Directions for this task:
Search the data below for the line containing "pinky dip: (532, 694)", then please set down that line and all remaining ones exactly as written.

Records for processing:
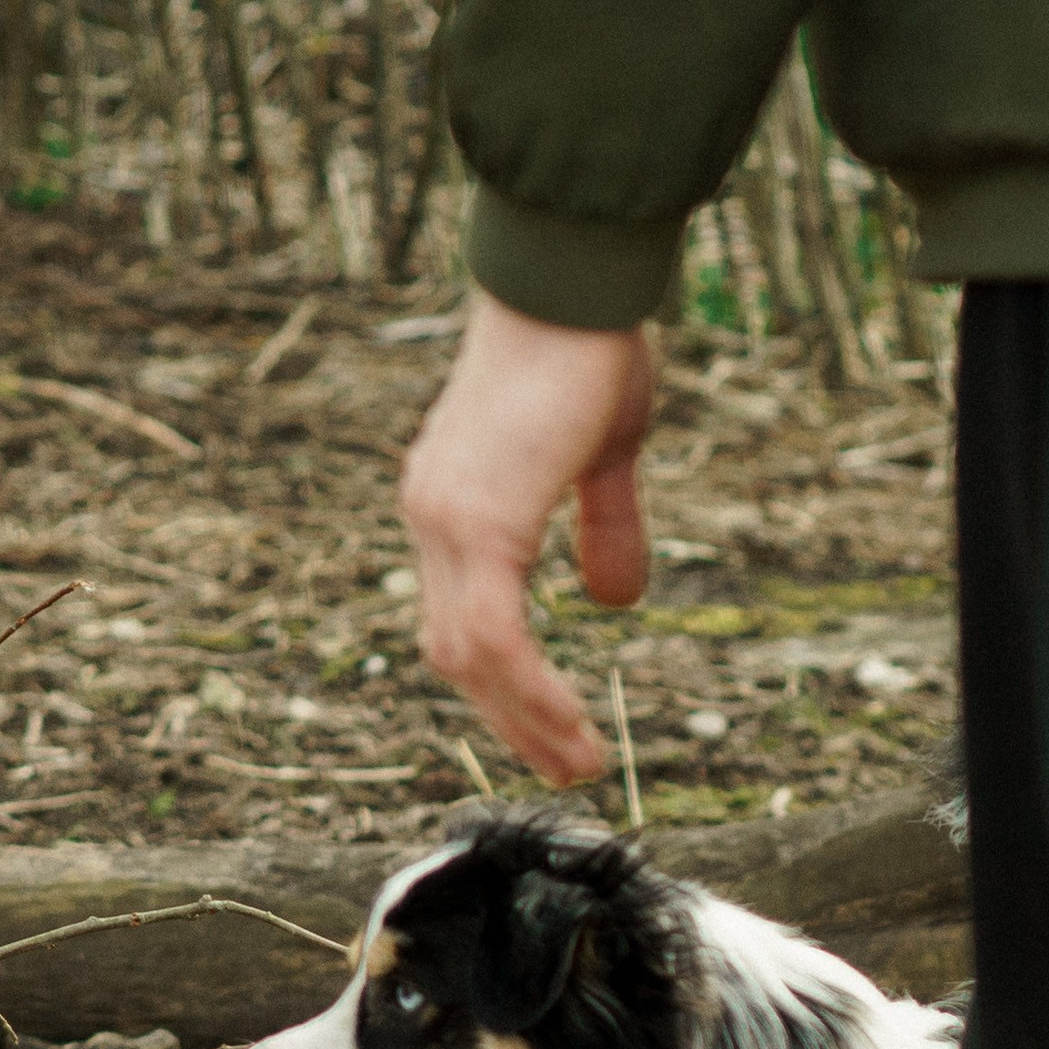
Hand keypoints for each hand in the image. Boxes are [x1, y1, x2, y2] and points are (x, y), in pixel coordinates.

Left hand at [401, 289, 655, 784]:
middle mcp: (432, 514)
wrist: (572, 282)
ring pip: (470, 657)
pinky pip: (496, 639)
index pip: (460, 612)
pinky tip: (573, 729)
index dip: (500, 677)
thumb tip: (616, 601)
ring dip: (525, 721)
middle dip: (509, 717)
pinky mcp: (478, 524)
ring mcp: (446, 520)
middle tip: (565, 766)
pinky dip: (532, 694)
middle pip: (452, 648)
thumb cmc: (589, 344)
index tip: (548, 724)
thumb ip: (602, 528)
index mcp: (451, 498)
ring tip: (579, 765)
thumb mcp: (604, 453)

Solution to the exercise:
pinky dip: (532, 694)
middle pip: (452, 648)
thumb cmc: (589, 344)
index tip: (548, 724)
thumb ip: (602, 528)
index mcp: (451, 498)
ring tip: (579, 765)
thumb mcp: (604, 453)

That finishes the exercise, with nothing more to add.